■ **What is asked**:
Rewrite the listing below with every "pose" changed to "camera" and nothing else altered. Omit the pictures.
++++
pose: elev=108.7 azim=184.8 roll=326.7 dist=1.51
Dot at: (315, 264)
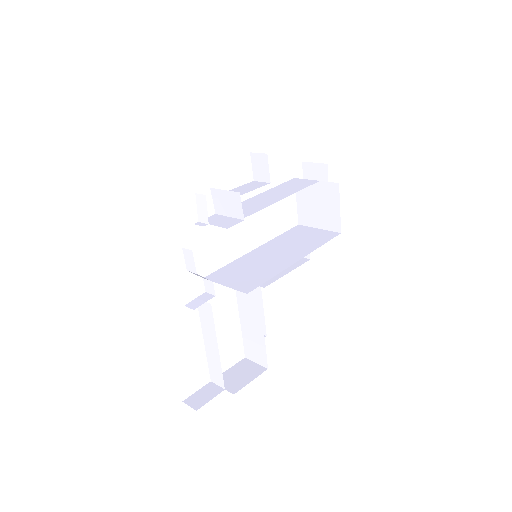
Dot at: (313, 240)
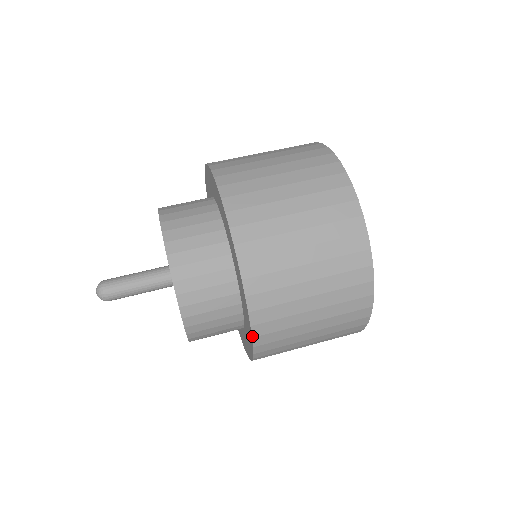
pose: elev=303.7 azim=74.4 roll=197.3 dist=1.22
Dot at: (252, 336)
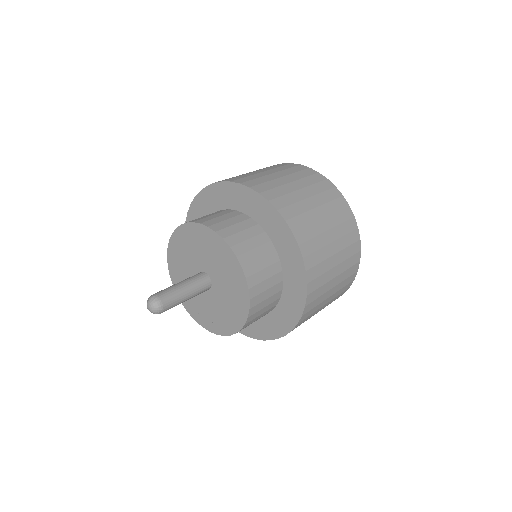
Dot at: occluded
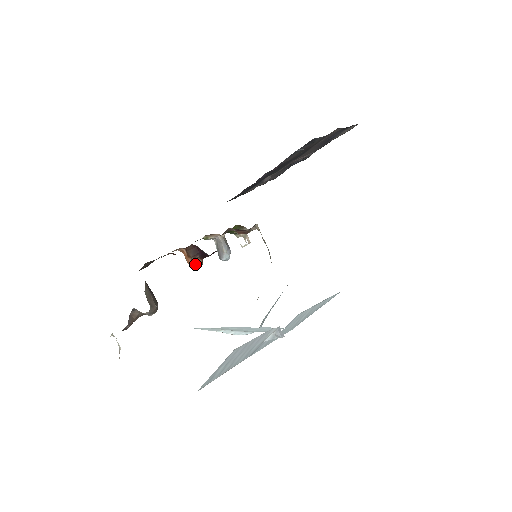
++++
■ **Solution to the problem**:
camera: elev=108.7 azim=184.8 roll=326.7 dist=1.51
Dot at: (315, 264)
Dot at: (313, 240)
camera: elev=303.7 azim=74.4 roll=197.3 dist=1.22
Dot at: (252, 336)
Dot at: occluded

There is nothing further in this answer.